Jobs in Manchester, United Kingdom
Retooling for the 21st Century
Among its many claims to fame, Manchester, affectionately known as ‘Granadaland,’ has an illustrious television-broadcasting heritage. Between 1956 and 2013, Granada Studios operated purpose-built facilities on Quay Street, where many famous shows were recorded and broadcast. The company moved its operations from city centre to the new MediaCityUK in 2013, but Granada House will remain as a reminder of the glory days, with plans in the works to redevelop it as an exhibition space and bespoke hotel. The redevelopment of the Quay Street properties is part of the much larger Spinningfields Development which Allied London has been implementing for the past 20 years. This project was necessitated by the IRA bombing of Manchester on June 15, 1996. Warning was given and people evacuated, but much of the city’s centre, already rebuilt once after WWII, was destroyed again. Since then, Spinningfields has transformed the physical appearance of the downtown area and rejuvenated the economy through a combination of new office buildings and skilful conversion of historic sites into shopping centres and fine living spaces which preserve the original architecture. Manchester’s city centre now has the largest office market outside London, attracting both domestic and foreign companies to locate there, and a thriving restaurant scene and night-time economy.
In the 19th century Manchester was a major centre for the cotton milling industry. As the century progressed, producers of industrial machinery and chemicals for the cotton industry diversified and the city soon became the largest industrial centre in the UK. The contrast of capitalist wealth and the poverty of the working classes in Manchester provided the inspiration for Marxist thought and gave rise to the trade union movement. Cotton processing and trading and heavy industry both started to decline in the 1960s. When economic policy changed in 1979, the city experienced a further sharp decline in manufacturing and loss of jobs from which it never fully recovered. Today’s growth sectors include financial and business services, communications and media, health and public services, all of which require a knowledge-based skill set. Apart from electronics and optics, manufacturing is no longer a significant contributor to the city economy, and the unemployment rate for unskilled workers remains high. Opportunities for them are increasingly provided by the unskilled support services sector.
Lifestyle and Culture
Greater Manchester is a football city. It is home to two top contenders for championship titles in English and international football – Manchester City and Manchester United. Since the Madchester era of the 1980s locals have also followed the pop music scene. Large performance venues such as the Manchester Arena and local clubs in the city centre both offer regular live shows. Besides Spinningfields, another lively scene with more laid-back cafes and clubs has emerged in the Bohemian Northern Quarter. Manchester’s museums celebrate the city’s history and its performing arts scene (theatre, orchestral music, opera, dance, film) is one of the finest outside London. Deansgate Locks, Castlefield and The Ropeworks offer modern downtown apartment living. Chorlton and Didsbury offer a cosmopolitan café culture to the south, and good accommodation with can be found in Whitefield and Prestwich to the north. The Metrolink tram system runs along arterial routes which connect the suburbs to the centre.

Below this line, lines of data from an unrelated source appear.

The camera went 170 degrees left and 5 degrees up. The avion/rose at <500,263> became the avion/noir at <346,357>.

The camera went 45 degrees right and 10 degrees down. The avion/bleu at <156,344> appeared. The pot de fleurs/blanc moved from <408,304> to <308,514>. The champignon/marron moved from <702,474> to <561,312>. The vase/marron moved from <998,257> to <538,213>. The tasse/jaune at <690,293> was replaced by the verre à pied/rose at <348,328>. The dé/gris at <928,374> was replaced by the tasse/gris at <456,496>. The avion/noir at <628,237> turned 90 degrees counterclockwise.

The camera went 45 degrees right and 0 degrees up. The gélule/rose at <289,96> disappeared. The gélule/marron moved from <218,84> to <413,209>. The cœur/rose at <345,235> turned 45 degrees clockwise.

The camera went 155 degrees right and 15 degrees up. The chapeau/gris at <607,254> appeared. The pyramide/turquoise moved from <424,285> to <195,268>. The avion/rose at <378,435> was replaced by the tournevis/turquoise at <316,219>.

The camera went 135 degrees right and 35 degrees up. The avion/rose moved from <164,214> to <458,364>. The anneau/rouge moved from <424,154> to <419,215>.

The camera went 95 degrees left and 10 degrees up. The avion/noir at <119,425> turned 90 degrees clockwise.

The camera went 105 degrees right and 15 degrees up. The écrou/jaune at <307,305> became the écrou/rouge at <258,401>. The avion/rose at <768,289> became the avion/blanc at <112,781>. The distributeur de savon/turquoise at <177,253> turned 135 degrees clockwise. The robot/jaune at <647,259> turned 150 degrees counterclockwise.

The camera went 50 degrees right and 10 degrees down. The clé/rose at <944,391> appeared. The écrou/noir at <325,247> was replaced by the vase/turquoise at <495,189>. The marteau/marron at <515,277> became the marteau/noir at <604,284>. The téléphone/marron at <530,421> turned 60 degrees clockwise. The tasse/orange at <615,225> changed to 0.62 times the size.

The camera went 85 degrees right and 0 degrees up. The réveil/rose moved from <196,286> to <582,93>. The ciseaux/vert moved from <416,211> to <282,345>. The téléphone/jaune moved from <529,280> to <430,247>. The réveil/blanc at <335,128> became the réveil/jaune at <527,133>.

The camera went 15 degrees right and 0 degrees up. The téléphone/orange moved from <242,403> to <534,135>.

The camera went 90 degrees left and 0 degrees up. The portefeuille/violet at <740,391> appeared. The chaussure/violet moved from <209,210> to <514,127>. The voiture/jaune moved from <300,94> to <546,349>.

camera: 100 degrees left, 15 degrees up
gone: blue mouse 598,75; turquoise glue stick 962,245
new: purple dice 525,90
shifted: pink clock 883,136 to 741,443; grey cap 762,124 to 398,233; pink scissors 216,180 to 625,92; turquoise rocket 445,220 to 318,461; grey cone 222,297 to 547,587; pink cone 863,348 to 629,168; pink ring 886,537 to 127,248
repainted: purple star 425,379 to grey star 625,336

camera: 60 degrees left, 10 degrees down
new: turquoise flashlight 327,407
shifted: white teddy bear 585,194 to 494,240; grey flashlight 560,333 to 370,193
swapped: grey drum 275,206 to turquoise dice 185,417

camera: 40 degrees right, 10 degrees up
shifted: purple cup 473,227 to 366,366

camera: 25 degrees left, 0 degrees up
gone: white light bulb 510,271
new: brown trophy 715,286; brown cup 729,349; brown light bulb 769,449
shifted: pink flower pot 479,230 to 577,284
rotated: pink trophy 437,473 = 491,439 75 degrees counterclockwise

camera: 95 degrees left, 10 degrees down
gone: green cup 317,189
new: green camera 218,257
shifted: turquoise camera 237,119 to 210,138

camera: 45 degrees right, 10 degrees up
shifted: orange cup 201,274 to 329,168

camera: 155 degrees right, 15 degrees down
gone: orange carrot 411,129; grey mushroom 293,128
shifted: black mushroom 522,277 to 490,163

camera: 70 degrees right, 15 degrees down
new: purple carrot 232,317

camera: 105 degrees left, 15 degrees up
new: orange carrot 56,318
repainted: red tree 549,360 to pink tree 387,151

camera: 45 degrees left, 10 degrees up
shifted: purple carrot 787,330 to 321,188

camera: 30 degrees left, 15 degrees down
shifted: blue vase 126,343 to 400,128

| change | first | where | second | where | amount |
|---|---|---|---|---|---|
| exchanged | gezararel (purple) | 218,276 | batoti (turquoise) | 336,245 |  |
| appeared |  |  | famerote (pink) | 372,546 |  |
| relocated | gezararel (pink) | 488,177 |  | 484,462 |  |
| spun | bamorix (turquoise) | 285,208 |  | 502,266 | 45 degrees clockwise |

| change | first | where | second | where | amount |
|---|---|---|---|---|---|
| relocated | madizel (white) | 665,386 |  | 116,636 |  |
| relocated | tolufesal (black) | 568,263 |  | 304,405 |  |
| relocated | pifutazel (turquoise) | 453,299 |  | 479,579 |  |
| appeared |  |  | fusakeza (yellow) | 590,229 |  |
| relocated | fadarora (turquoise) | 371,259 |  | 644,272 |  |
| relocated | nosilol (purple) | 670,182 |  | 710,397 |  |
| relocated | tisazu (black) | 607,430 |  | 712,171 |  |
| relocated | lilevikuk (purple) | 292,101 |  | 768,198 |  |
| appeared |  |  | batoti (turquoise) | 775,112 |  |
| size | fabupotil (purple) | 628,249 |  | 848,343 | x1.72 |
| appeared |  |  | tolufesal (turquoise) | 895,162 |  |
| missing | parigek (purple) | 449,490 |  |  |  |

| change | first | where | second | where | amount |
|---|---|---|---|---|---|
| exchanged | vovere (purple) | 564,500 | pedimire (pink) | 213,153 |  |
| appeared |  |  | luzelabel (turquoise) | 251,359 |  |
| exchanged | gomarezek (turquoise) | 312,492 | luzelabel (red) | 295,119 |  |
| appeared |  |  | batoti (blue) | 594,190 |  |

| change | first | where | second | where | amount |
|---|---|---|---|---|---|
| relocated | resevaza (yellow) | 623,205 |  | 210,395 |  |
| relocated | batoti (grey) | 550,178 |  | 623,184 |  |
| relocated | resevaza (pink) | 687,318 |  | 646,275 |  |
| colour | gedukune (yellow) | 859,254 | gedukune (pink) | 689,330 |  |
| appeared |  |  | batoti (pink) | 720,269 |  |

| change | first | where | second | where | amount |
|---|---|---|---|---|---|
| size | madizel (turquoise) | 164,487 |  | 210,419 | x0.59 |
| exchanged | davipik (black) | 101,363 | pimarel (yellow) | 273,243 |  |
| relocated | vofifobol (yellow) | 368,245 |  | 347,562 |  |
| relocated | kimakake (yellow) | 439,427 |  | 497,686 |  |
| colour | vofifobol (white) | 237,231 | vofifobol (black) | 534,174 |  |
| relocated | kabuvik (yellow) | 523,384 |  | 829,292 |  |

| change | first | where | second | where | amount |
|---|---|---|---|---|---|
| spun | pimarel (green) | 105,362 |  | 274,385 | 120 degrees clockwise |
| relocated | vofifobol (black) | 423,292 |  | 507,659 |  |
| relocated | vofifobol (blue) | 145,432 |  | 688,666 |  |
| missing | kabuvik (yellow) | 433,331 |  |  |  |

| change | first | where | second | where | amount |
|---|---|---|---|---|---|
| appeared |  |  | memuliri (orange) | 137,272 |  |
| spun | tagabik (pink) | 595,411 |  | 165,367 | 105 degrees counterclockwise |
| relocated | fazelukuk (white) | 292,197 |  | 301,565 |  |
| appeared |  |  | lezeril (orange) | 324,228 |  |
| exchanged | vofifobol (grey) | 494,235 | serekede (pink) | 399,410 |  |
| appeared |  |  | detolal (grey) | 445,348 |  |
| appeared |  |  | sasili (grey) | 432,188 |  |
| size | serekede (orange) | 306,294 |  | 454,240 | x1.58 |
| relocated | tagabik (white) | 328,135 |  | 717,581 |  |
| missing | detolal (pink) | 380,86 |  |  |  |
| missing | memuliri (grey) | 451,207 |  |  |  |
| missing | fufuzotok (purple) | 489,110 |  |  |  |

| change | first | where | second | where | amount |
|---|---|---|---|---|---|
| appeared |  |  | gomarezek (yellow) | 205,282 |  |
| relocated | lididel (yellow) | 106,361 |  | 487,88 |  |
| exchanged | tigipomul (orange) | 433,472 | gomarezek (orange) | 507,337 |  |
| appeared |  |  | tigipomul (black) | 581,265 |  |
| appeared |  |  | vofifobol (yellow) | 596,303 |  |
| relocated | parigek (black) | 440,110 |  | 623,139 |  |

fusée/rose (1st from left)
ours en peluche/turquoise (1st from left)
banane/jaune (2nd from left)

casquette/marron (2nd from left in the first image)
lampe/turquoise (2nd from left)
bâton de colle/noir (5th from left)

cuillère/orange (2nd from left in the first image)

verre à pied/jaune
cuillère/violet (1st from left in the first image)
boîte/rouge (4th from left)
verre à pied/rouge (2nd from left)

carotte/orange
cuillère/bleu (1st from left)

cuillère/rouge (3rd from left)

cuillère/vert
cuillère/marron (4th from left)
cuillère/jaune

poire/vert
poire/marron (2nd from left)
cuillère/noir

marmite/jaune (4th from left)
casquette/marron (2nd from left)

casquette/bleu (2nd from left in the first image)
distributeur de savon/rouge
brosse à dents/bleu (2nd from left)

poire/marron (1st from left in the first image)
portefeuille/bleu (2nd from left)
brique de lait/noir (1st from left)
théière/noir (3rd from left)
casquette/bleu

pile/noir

Manchester Facts and Figures
Diversity (Percent of population born outside the UK)
- 8% in 2001 and 13% in 2011, compared to national averages of 9% in 2001 and 13% in 2011
Structure of the Economy
- Private sector jobs as share of total jobs in 2015: 74.04% compared to 62 cities’ average of 73.51%. Of which, Knowledge-intensive business services 14.61% (Rank 11 of 62), Other services 44.42% (Rank 19 of 62), Manufacturing 7.82% (Rank 35 of 62)
- Gini coefficient of inequality in 2013: 0.40 (Rank 35 of 58)
Economic Performance in 2015
- Business innovation (net new start-ups as percent of total number of businesses): 5.32% (Rank 29 of 63)
- Employment rate: 69.7% of working age population (Rank 45 of 63)
- Gross value added (GVA) per worker: £48,352 (Rank 33 of 62)
2017 Cost of Living Index for London compared to reference city (Prague): 163 compared to 226 in London and 100 in Prague
Climate (30-year averages): 152 rainy days and 867 mm of rainfall per year; average temperature range from 5.5 C to 13.2 C
Based on comparable data on diversity and the economy compiled by Centre for Cities for the 63 largest cities and towns in the UK, cost of living data compiled by www.expatistan.com and climate data from UK Met Office.